While we wait for Roseman and Bradford to un-burn their mutual bridge, we've heard Bradford's agent complain incessantly on his client's behalf, and we've been told Bradford has no intention of reporting for workouts or competing for a job. It is not a good look for Bradford or his camp. That, in turn, has prompted some Eagles fans and media members to complain incessantly about Bradford's approach and how he should report for workouts and compete for a job. That is not a good look for those fans and journos. Ah, but what's worse: the way Bradford and his agent have acted, or the reaction to it? Let's examine.
Bradford/his agent look worse
Refusing to show up for voluntary workouts isn't the football world's greatest sin. But then you factor in the trade demand and the passive-aggressive refusal to even answer the phone when someone employed by the Eagles is on the other end, and suddenly Bradford seems like he's pulling an Eric Cartman.
Bradford's agent, Tom Condon, certainly hasn't helped Bradford repair his fractured image. In a recent interview, Condon said everyone knows that, with Wentz around, Bradford is merely a "a short-term guy" and that's "not a particularly favorable position for Sam."
"And I know people say 'Why doesn't he just compete and win the job?' There is no real competition," Condon said. "If you've given up the draft choices and you're the second pick in the draft, [Carson Wentz is] playing. That's all there is to it."
If there's one thing that tends to irk Philly sports fans/Philly media - by all accounts regarded as rational and level-headed folk - it's the perception that an overpaid, underproductive athlete doesn't want to work hard. As our guy Reuben Frank pointed out, Bradford has made more than $100 million so far in his career without producing a winning season or a playoff victory. That's the kind of thing that makes people around here mad(der).
So, Condon, what do you think about all the ire directed at you and your client?
"Not terribly pleasant," he replied.
It's the one thing he's gotten right so far.
The reaction is worse
This is the sort of thing that lends itself to finger-wagging columns and people who like to get worked up. There have been so many hot takes. The takes got so hot, in fact, that one local scribbler drew a parallel between skipping voluntary workouts and the Spanish Inquisition. Not to be outdone, Angelo Cataldi channeled his inner Joe McCarthy and called Bradford "un-American." Because of course. It's all right there in your middle school history book.
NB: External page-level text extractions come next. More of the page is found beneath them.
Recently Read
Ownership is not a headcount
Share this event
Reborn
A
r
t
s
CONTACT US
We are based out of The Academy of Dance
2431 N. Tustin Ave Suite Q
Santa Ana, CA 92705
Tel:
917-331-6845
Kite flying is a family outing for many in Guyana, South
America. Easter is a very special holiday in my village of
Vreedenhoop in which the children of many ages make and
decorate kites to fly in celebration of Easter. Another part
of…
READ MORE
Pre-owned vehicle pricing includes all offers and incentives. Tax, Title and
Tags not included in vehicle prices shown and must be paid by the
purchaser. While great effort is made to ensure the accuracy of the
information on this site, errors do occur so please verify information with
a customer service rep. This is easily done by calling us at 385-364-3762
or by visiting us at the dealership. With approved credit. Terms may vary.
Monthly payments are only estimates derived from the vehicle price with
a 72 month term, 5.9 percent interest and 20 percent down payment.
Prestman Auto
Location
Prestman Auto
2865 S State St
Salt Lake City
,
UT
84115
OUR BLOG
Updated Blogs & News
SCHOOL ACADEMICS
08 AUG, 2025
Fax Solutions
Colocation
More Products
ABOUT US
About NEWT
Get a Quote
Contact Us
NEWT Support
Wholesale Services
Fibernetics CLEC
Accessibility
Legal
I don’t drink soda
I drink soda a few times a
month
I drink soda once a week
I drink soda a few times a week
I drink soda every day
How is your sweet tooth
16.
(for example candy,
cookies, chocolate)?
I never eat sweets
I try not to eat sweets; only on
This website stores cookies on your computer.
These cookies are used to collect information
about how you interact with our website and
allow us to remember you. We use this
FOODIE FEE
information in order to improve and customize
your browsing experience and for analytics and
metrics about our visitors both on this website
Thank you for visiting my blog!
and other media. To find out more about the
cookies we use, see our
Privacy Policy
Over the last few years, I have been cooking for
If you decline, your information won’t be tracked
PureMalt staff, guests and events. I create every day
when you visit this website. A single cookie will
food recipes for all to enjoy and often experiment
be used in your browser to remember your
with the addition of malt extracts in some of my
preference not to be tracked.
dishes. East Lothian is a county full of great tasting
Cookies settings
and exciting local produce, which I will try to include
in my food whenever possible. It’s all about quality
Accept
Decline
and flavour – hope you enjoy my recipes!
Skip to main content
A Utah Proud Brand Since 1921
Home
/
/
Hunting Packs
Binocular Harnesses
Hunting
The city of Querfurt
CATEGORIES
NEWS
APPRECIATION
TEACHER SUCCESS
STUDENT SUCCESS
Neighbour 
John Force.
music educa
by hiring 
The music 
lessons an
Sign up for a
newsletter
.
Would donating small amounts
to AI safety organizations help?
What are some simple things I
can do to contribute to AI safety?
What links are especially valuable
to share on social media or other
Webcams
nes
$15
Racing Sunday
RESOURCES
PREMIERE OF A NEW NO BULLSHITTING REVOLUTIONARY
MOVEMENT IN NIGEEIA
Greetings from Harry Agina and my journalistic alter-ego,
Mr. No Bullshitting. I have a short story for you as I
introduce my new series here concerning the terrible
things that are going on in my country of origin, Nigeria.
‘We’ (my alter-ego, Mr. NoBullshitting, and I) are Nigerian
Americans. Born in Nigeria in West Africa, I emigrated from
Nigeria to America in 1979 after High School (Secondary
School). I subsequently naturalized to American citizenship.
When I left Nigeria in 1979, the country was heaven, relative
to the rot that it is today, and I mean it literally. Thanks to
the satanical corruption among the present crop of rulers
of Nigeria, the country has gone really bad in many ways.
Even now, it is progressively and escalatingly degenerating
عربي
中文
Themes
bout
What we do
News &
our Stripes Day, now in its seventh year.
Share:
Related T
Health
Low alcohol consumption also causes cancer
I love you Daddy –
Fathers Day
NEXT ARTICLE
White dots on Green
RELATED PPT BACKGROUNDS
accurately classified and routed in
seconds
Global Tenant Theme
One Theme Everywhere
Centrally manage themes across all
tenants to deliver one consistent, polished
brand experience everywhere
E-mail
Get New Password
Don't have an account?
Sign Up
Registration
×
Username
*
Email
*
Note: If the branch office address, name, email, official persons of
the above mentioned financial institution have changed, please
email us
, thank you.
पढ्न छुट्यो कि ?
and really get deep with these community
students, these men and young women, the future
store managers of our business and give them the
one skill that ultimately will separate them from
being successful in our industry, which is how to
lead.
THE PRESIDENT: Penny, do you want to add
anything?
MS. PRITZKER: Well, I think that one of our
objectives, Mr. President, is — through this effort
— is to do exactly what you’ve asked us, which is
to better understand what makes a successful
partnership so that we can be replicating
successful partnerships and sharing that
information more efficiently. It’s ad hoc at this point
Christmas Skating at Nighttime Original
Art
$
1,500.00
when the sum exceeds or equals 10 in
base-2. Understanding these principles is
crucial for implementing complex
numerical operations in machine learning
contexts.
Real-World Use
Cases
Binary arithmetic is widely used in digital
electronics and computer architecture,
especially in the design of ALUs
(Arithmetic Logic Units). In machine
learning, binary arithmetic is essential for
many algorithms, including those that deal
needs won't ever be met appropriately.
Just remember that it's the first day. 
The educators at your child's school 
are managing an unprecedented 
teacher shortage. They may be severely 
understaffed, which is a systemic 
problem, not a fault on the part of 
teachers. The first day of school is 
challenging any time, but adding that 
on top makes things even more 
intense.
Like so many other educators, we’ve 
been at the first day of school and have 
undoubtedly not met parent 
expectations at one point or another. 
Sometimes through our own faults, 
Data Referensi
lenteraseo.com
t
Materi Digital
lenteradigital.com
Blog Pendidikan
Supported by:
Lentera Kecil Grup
On the radio and in various forms of social media, Bradford has been called a "wimp" and a "crybaby" and a "loser." He's been implored to "grow a pair" and "suck it up, buttercup." He's rehabbed two ACL injuries, and he plays a brutal sport for a living, but you don't have to search very far to hear someone say he has "no guts." One person on Twitter advised the Eagles to trade him to the Soul. Another person on the radio advocated that the Eagles somehow move him to the practice squad as a form of punishment. Nuance is for suckers in other towns.
One of my favorite radio calls of the last two weeks began with an incensed fan - one of Cataldi's infamous Dirty 30 - that thought Bradford is a terrible teammate. He said if he played offensive line, and Ndamukong Suh lined up in front of him, he'd give Suh a free shot and implore him to "take Bradford's head off for me." In his imaginary scenario, not showing up for voluntary workouts makes you a bad teammate, but letting your teammate get killed is within reason. Deranged fantasy logic is complicated stuff.
There are crazy columns and tweets and radio calls about this every day now. There will be more. If Bradford ever plays another game for the Eagles - Roob thinks he might actually retire - he's going to get one hell of a reaction when he steps back on the field for the first time. The national media is no doubt working on various Santa references in advance.
Push. No one wins here. Not Bradford or his agent. Not the Eagles. Not the overheated fans and media. But don't worry. It will all be resolved. These things supposedly have a way of working themselves out.